What are the most common types of skills-based volunteer projects overseas that you call “Experteering”?

We typically see people enter one of the following project categories:

 

Training: Leading one-on-one and one-to-many sessions with an organization or group organizations to help teach a specific skill or tool. These are typically 1 – 4 weeks long.

 

Doing: Supporting an organization with a specific task that has a clear deliverable, like designing a new website, developing a marketing plan, creating an engineering schematic, or another skills-based project. These are typically 2 – 8 weeks.

 

Consulting: Immersing yourself in a specific opportunity or challenge area to propose a clear plan of action to the organization to help them grow, giving yourself enough time to learn community and cultural contexts. Typical length of 3 – 12 weeks.

 

Team member: Become a core team member for a specific length of time for a specific business area, like marketing, operations, engineering, etc. Typical length of 12 + weeks.

 

What kind of people can go Experteering?

Anybody, as long as they have demonstrable experience in a specific area. We’ve had videographers still in college go work on projects, and we’ve also helped place retired accountants.

 

What are 5 of the most popular do’s and dont’s of international volunteering?

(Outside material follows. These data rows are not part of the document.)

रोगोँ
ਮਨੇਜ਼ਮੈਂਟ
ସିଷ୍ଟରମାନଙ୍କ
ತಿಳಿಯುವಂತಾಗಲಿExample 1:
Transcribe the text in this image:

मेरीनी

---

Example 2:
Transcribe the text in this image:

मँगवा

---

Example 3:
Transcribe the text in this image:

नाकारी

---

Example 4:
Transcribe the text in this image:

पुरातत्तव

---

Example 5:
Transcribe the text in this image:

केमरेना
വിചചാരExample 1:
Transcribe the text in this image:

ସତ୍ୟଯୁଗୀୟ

  1. Do spend adequate time planning. We have an online training to help people prepare mentally for this type of trip.
  2. Do build a partnership with your hosting organization and team
  3. Do spend a lot of time trying to understand the cultural context of the country AND organization you’re going to support
  4. Do think about the LONG TERM impact. At MovingWorlds, we say that success happens one year after you leave… focus on developing the skills and competencies of others.
  5. Do take time to reflect on your experience. In fact, we recommend people engage a mentor or coach as part of their experience and take time to set goals, document their trip, and reflect on it once they return home.

 

  1. Don’t go in there and think you have the answers. If you want to help someone, shut-up and listen.
  2. Don’t ignore the importance of cultural differences, and how they affect communication.
  3. Don’t start without a plan. The number one reason trips don’t go well is because people don’t take adequate time to plan
  4. Don’t go before you know. If you haven’t talked to the people you’ll be volunteering abroad with, don’t buy a plane ticket
  5. Don’t rush it – this is an experience of a lifetime. Be picky about the organization you volunteer with and spend time planning to truly make sure it’s a transformative experience for all parties.

 

We have some other great tips in this article from Why Dev.

 

Why do many organizations charge you to volunteer overseas, and why is MovingWorlds different?

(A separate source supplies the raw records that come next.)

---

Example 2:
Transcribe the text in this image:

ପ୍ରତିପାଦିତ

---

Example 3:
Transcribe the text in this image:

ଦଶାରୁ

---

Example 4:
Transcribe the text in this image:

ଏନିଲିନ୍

Many organizations charge you to volunteer because it’s how they make money. In other words, they’re not after your skills or know-how, they are after your dollars. In exchange, they can give you an interesting experience. But sometimes, this creates really bad incentives and major ethical dilemmas.

 

At MovingWorlds, we do things differently – our organizations never charge you to volunteer because they really need your skills. Often times, they even give you a free place to live while you’re overseas. One article about us said it best, “Voluntourism can’t solve real problems, that’s where Experteers come in”. Because of the care and attention we provide every match, we do charge a membership fee – fully guaranteed and refundable – so that we can support you in finding a project that matches your real skills. Beyond helping you find a project, we walk you through a complete process to help you make a real impact and provide plenty of resources to equip you for a life-enriching trip.

 

You spent a year traveling and volunteering around the world before MovingWorlds was even an idea… what’s one piece of more personal advice you would give to anybody volunteering overseas?

 

Be humble. Even if you’re going to volunteer your skills and think you’re an expert, be ridiculously humble. The cultural differences you’ll be working in are so vast that you’ll find it challenging to actually be impactful if you don’t embrace that. And not only that, but there is so much to learn from people you go Experteering with… provided you have an open mind.